Improving biopharma’s tech infrastructure could save millions

by | 17th Oct 2007 | News

Improving biopharmaceutical companies' technology infrastructure could save the industry hundreds of millions of dollars a year, according to a new study sponsored by the National Institute of Standards and Technology (NIST), a non-regulatory agency within the US Department of Commerce.

Improving biopharmaceutical companies’ technology infrastructure could save the industry hundreds of millions of dollars a year, according to a new study sponsored by the National Institute of Standards and Technology (NIST), a non-regulatory agency within the US Department of Commerce.

The report estimates that, overall, biopharmaceutical companies spend $1.2 billion annually on infrastructure technology: in other words, “the tools, methods, and data that enable or support R&D, products, and services”. So, for example, infrastructure encompasses activities and kit ranging from calibration of lab instruments to advanced software.

R&D accounts for most of the infrastructure investment: $884 million per year. Gene expression systems and biomarkers together account for over half of the R&D total: 30% and 24% respectively. Bio-imaging and informatics account for 15% and 22% respectively.

The study suggests that improvements to this infrastructure, such as better standardisation of data collection and analysis, could save between 25% and 48% of R&D expenses for each new biopharmaceutical approved by the FDA. Better technical infrastructure could also reduce average development time per approved drug by 20% from 122 months to 98 months.

Increasing approval probability

Furthermore, such improvements potentially increase the probability of FDA approval for the average investigational new drug from 30.2% to 40.0% or 45.0% under conservative and optimistic assumptions respectively, the study calculates.

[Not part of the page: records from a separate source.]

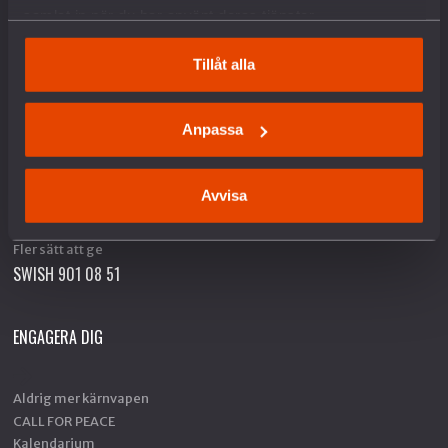
Fredspodden
samlat in när du har använt deras tjänster.
STÖD OSS
Tillåt alla
Bli medlem
Anpassa
Ge en gåva
Gåvoshop
Gåvobevis
Avvisa
Skänk en minnesgåva
Företagsgåva
Fler sätt att ge
SWISH 901 08 51
ENGAGERA DIG
Aldrig mer kärnvapen
CALL FOR PEACE
Kalendarium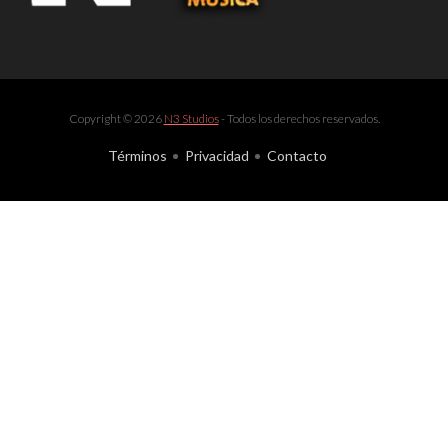
Copyright © 2026
N3 Studios
- Todos los derechos reservados.
Términos
Privacidad
Contacto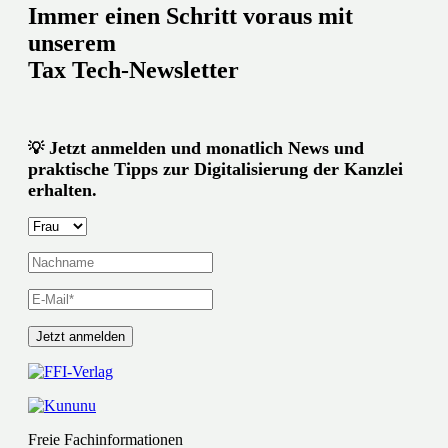
Immer einen Schritt voraus mit
unserem
Tax Tech-Newsletter
Jetzt anmelden und monatlich News und
💡
praktische Tipps zur Digitalisierung der Kanzlei
erhalten.
Freie Fachinformationen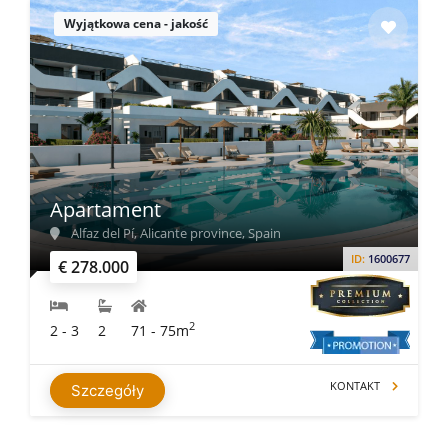
Wyjątkowa cena - jakość
Apartament
Alfaz del Pí, Alicante province, Spain
ID:
1600677
€ 278.000
2
2 - 3
2
71 - 75m
KONTAKT
Szczegóły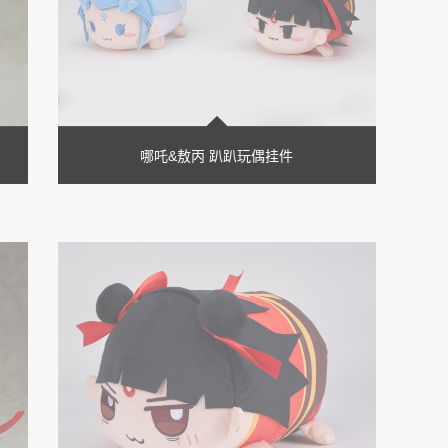
哪吒&敖丙 趴趴玩偶挂件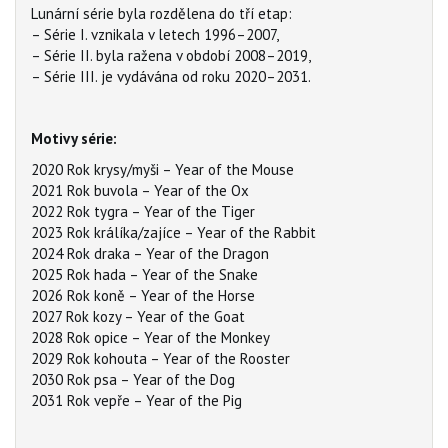
Lunární série byla rozdělena do tří etap:
– Série I. vznikala v letech 1996–2007,
– Série II. byla ražena v období 2008–2019,
– Série III. je vydávána od roku 2020–2031.
Motivy série:
2020 Rok krysy/myši – Year of the Mouse
2021 Rok buvola – Year of the Ox
2022 Rok tygra – Year of the Tiger
2023 Rok králíka/zajíce – Year of the Rabbit
2024 Rok draka – Year of the Dragon
2025 Rok hada – Year of the Snake
2026 Rok koně – Year of the Horse
2027 Rok kozy – Year of the Goat
2028 Rok opice – Year of the Monkey
2029 Rok kohouta – Year of the Rooster
2030 Rok psa – Year of the Dog
2031 Rok vepře – Year of the Pig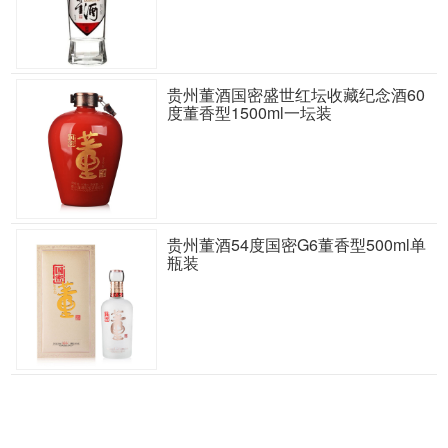
贵州董酒国密盛世红坛收藏纪念酒60
度董香型1500ml一坛装
贵州董酒54度国密G6董香型500ml单
瓶装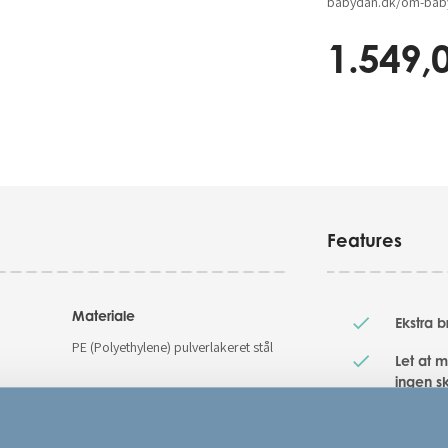
babydan.dk/om-baby
1.549,
Features
Materiale
Ekstra b
PE (Polyethylene) pulverlakeret stål
Let at 
ingen sk
Farve
Ideel t
Sort
entréer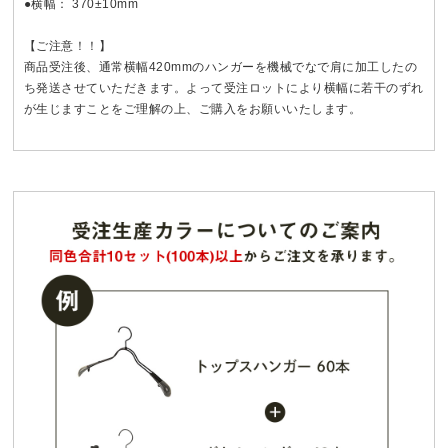
●横幅： 370±10mm
【ご注意！！】
商品受注後、通常横幅420mmのハンガーを機械でなで肩に加工したの
ち発送させていただきます。よって受注ロットにより横幅に若干のずれ
が生じますことをご理解の上、ご購入をお願いいたします。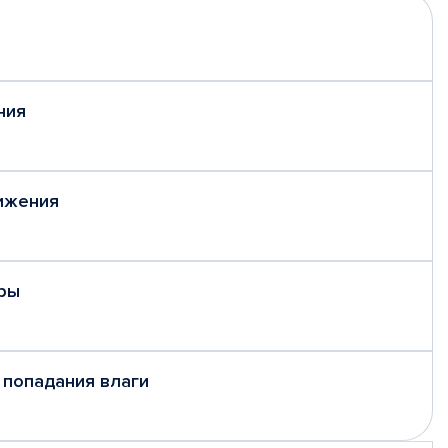
ния
ижения
ры
 попадания влаги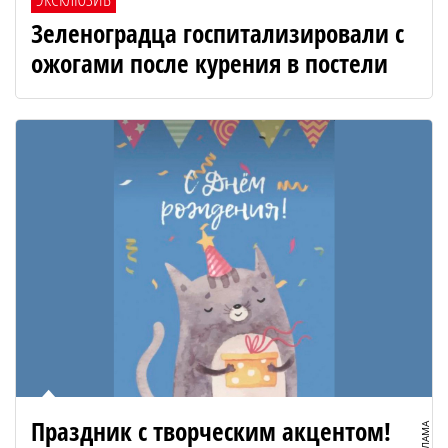
Зеленоградца госпитализировали с
ожогами после курения в постели
Праздник с творческим акцентом!
РЕКЛАМА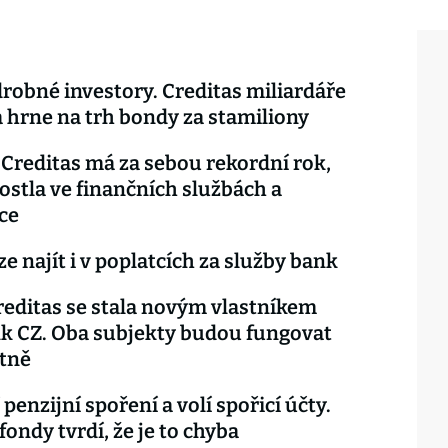
robné investory. Creditas miliardáře
hrne na trh bondy za stamiliony
Creditas má za sebou rekordní rok,
rostla ve finančních službách a
ce
ze najít i v poplatcích za služby bank
editas se stala novým vlastníkem
k CZ. Oba subjekty budou fungovat
tně
 penzijní spoření a volí spořicí účty.
fondy tvrdí, že je to chyba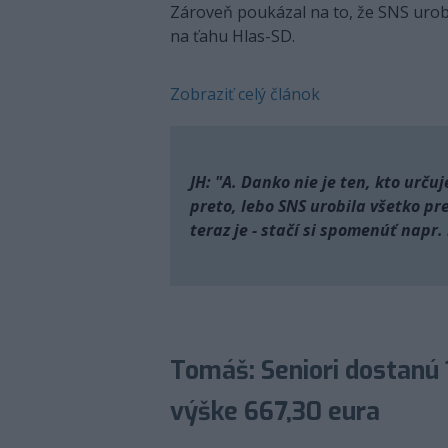
Zároveň poukázal na to, že SNS urobi
na ťahu Hlas-SD.
Zobraziť celý článok
JH: "A. Danko nie je ten, kto urču
preto, lebo SNS urobila všetko pre
teraz je - stačí si spomenúť napr
Tomáš: Seniori dostanú 
výške 667,30 eura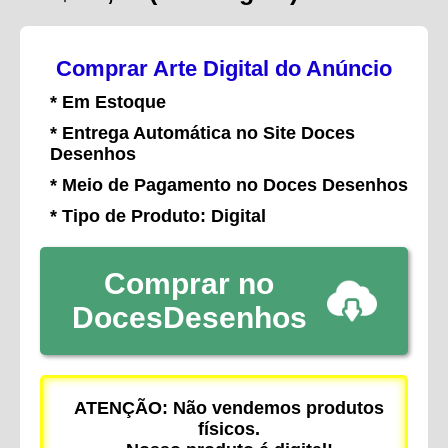
Comprar Arte Digital do Anúncio
* Em Estoque
* Entrega Automática no Site Doces
Desenhos
* Meio de Pagamento no Doces Desenhos
* Tipo de Produto: Digital
Comprar no
DocesDesenhos
ATENÇÃO: Não vendemos produtos
físicos.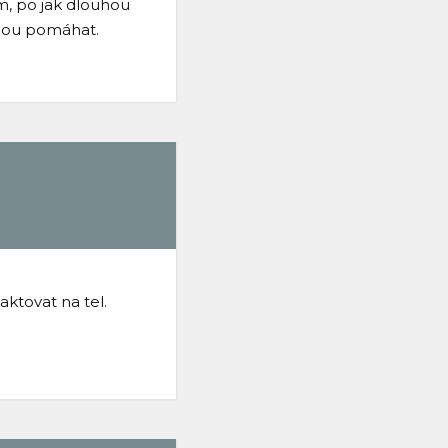
m, po jak dlouhou
udou pomáhat.
ktovat na tel.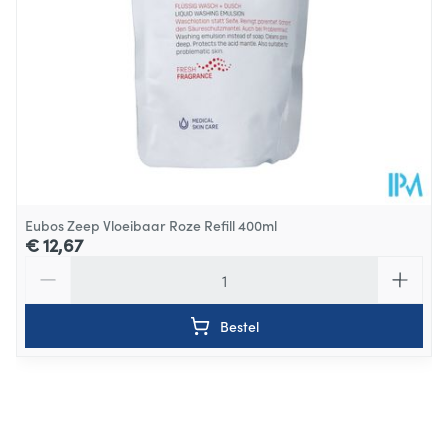
Eubos Zeep Vloeibaar Roze Refill 400ml
€ 12,67
Aantal
Bestel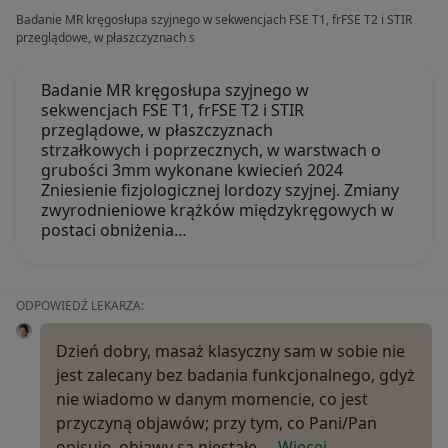
Badanie MR kręgosłupa szyjnego w sekwencjach FSE T1, frFSE T2 i STIR
przeglądowe, w płaszczyznach s
Badanie MR kręgosłupa szyjnego w
sekwencjach FSE T1, frFSE T2 i STIR
przeglądowe, w płaszczyznach
strzałkowych i poprzecznych, w warstwach o
grubości 3mm wykonane kwiecień 2024
Zniesienie fizjologicznej lordozy szyjnej. Zmiany
zwyrodnieniowe krążków międzykręgowych w
postaci obniżenia…
ODPOWIEDŹ LEKARZA:
Dzień dobry, masaż klasyczny sam w sobie nie
jest zalecany bez badania funkcjonalnego, gdyż
nie wiadomo w danym momencie, co jest
przyczyną objawów; przy tym, co Pani/Pan
opisuje, objawy są niestałe,…
Więcej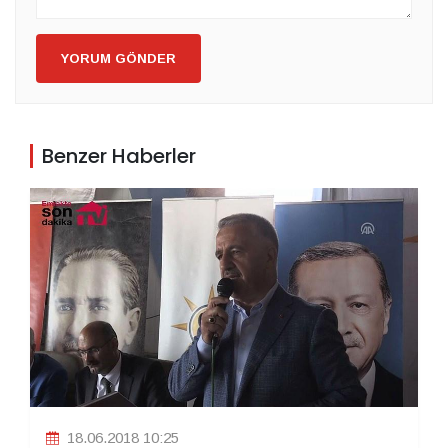
YORUM GÖNDER
Benzer Haberler
18.06.2018 10:25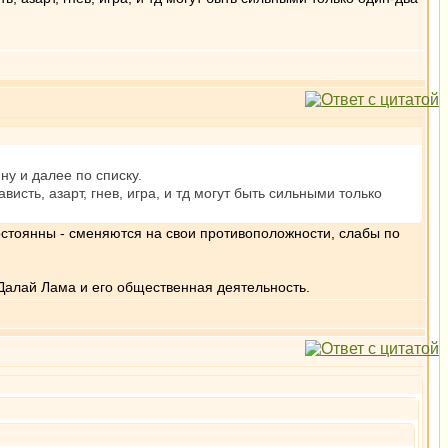
ну и далее по списку.
сть, азарт, гнев, игра, и тд могут быть сильными только
остоянны - сменяются на свои противоположности, слабы по
Далай Лама и его общественная деятельность.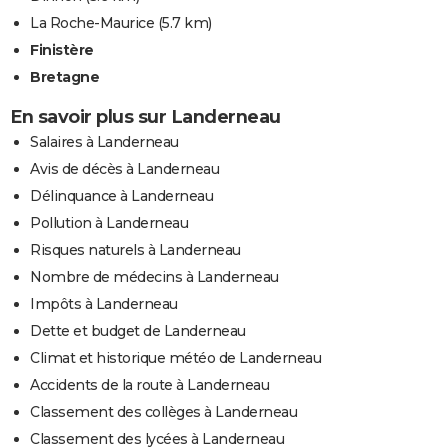
La Roche-Maurice
(5.7 km)
Finistère
Bretagne
En savoir plus sur Landerneau
Salaires à Landerneau
Avis de décès à Landerneau
Délinquance à Landerneau
Pollution à Landerneau
Risques naturels à Landerneau
Nombre de médecins à Landerneau
Impôts à Landerneau
Dette et budget de Landerneau
Climat et historique météo de Landerneau
Accidents de la route à Landerneau
Classement des collèges à Landerneau
Classement des lycées à Landerneau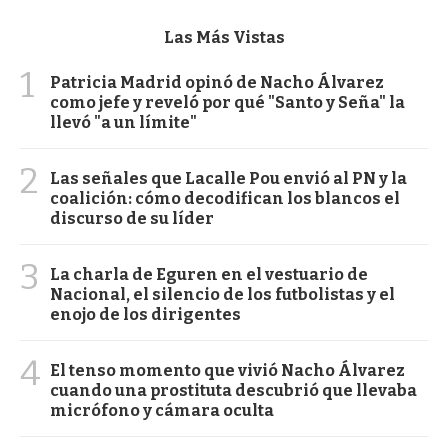
Las Más Vistas
1
Patricia Madrid opinó de Nacho Álvarez
como jefe y reveló por qué "Santo y Seña" la
llevó "a un límite"
2
Las señales que Lacalle Pou envió al PN y la
coalición: cómo decodifican los blancos el
discurso de su líder
3
La charla de Eguren en el vestuario de
Nacional, el silencio de los futbolistas y el
enojo de los dirigentes
4
El tenso momento que vivió Nacho Álvarez
cuando una prostituta descubrió que llevaba
micrófono y cámara oculta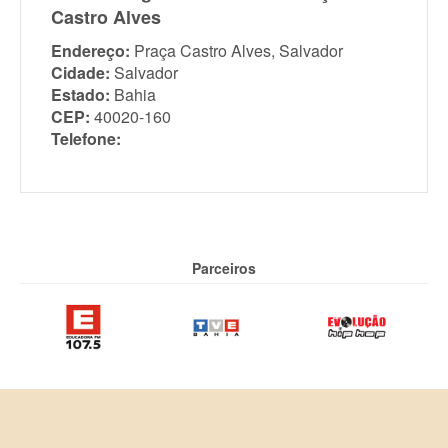
Castro Alves
Endereço:
Praça Castro Alves, Salvador
Cidade:
Salvador
Estado:
Bahia
CEP:
40020-160
Telefone:
Parceiros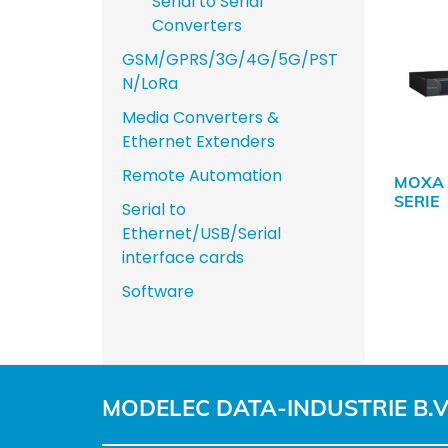
Serial to Serial
Converters
GSM/GPRS/3G/4G/5G/PST
N/LoRa
Media Converters &
Ethernet Extenders
Remote Automation
MOXA 
SERIE
Serial to
Ethernet/USB/Serial
interface cards
Software
MODELEC DATA-INDUSTRIE B.V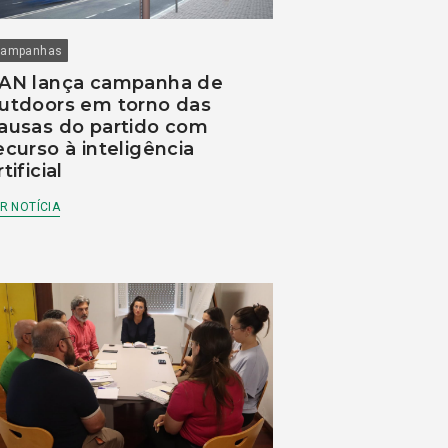
ampanhas
AN lança campanha de
utdoors em torno das
ausas do partido com
ecurso à inteligência
rtificial
R NOTÍCIA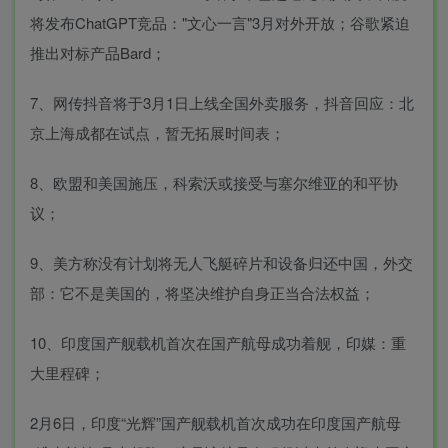
将发布ChatGPT竞品："文心一言"3月对外开放；谷歌紧迫
推出对标产品Bard；
7、网传抖音将于3月1日上线全国外卖服务，抖音回应：北
京上海成都在试点，暂无拓展时间表；
8、欧盟和美国施压，科索沃或接受与塞尔维亚的和平协
议；
9、美方称没有计划将无人飞艇碎片和设备归还中国，外交
部：它不是美国的，将坚决维护自身正当合法权益；
10、印度国产舰载机首次在国产航母成功着舰，印媒：重
大里程碑；
2月6日，印度“光辉”国产舰载机首次成功在印度国产航母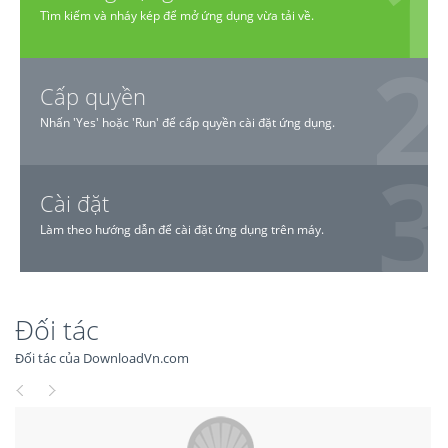
Tìm kiếm và nháy kép để mở ứng dụng vừa tải về.
Cấp quyền
Nhấn 'Yes' hoặc 'Run' để cấp quyền cài đặt ứng dụng.
Cài đặt
Làm theo hướng dẫn để cài đặt ứng dụng trên máy.
Đối tác
Đối tác của DownloadVn.com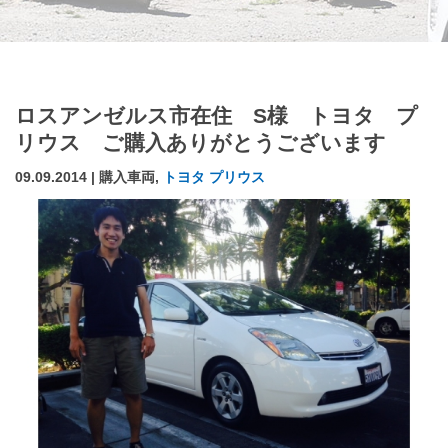
ロスアンゼルス市在住 S様 トヨタ プ
リウス ご購入ありがとうございます
09.09.2014 | 購入車両,
トヨタ プリウス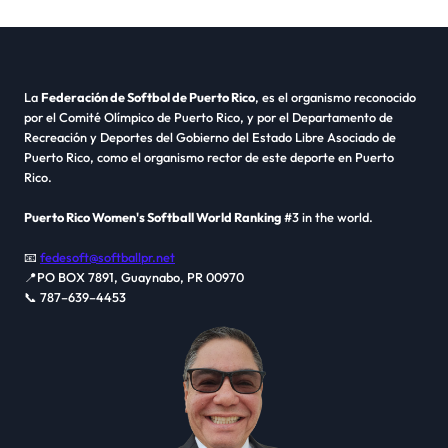
La
Federación de Softbol de Puerto Rico
, es el organismo reconocido
por el Comité Olímpico de Puerto Rico, y por el Departamento de
Recreación y Deportes del Gobierno del Estado Libre Asociado de
Puerto Rico, como el organismo rector de este deporte en Puerto
Rico.
Puerto Rico Women's Softball World Ranking
#3 in the world.
📧
fedesoft@softballpr.net
📍PO BOX 7891, Guaynabo, PR 00970
📞 787–639–4453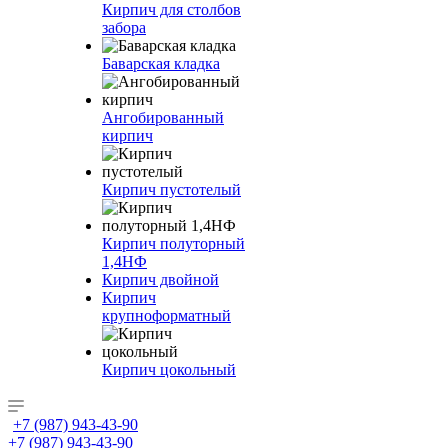
Кирпич для столбов
забора
Баварская кладка
Ангобированный
кирпич
Кирпич пустотелый
Кирпич полуторный
1,4НФ
Кирпич двойной
Кирпич
крупноформатный
Кирпич цокольный
+7 (987) 943-43-90
+7 (987) 943-43-90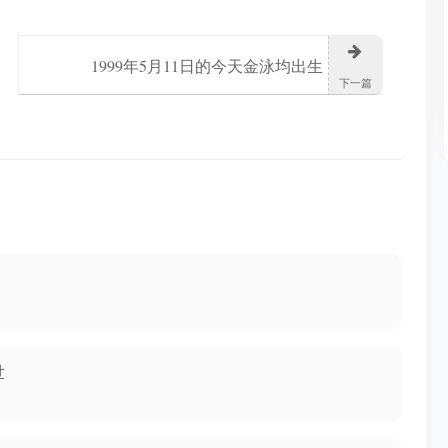
1999年5月11日的今天金泳均出生
下一篇
世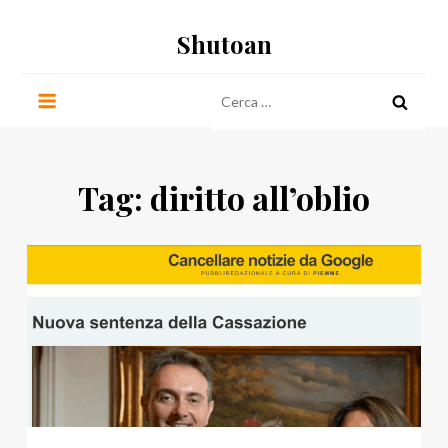
Salta
Shutoan
al
contenuto
Ricerca
per:
Tag:
diritto all’oblio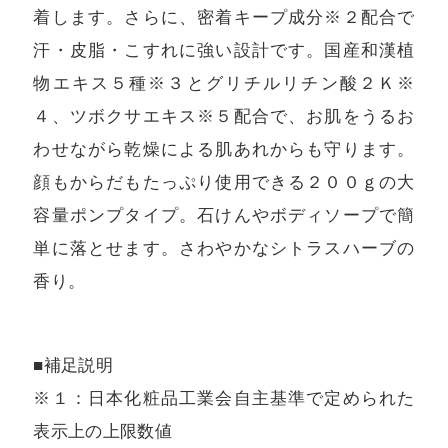
着します。さらに、密着キープ成分※２配合で
汗・皮脂・こすれに強い設計です。国産和漢植
物エキス５種※３とグリチルリチン酸２Ｋ※
４、ツボクサエキス※５配合で、お肌をうるお
わせながら乾燥による肌あれからも守ります。
顔もからだもたっぷり使用できる２００ｇの大
容量ポンプタイプ。石けんやボディソープで簡
単に落とせます。さわやかなシトラスハーブの
香り。
■補足説明
※１：日本化粧品工業会自主基準で定められた
表示上の上限数値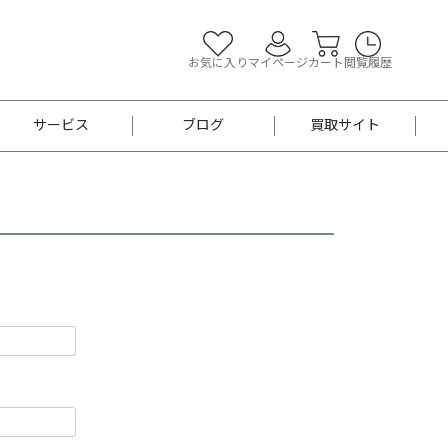
お気に入り
マイページ
カート
閲覧履歴
サービス
ブログ
買取サイト
よくあるご質問
お買い物診断
半幅帯
帯留め
お召
男性用帯
着物帯
新品
セット
袴
男性用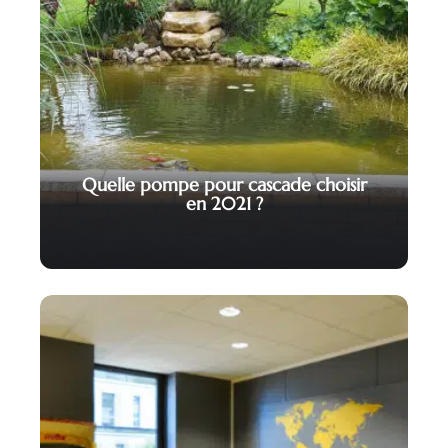
Quelle pompe pour cascade choisir
en 2021 ?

Biopharmaceutical companies also invest $335 million in the infrastructure for post-marketing surveillance and commercial manufacturing, which account for 52% and 48% respectively of that sum. Post-marketing surveillance and commercial manufacturing cost $656,000 and $613,000 per approved drug respectively.

The report suggests that industry could cut its manufacturing costs by 23% through, for example, lowering ongoing manufacturing costs, improving manufacturing tolerances and making post-marketing surveillance more efficient and responsive. For example, improved infrastructure could reduce pre-production and downstream processing costs by 29% and 22% respectively.

“The broader biopharmaceutical and biotechnology industry would benefit from greater efficiency and effectiveness with a nationally co-ordinated standardisation effort supported by an independent research organisation with proven technical expertise, technology transfer abilities and access to financial and technical resources,” the report concludes. “The ultimate beneficiaries are patients, who gain access to a broader array of novel therapies where development is supported by an effective technology infrastructure.”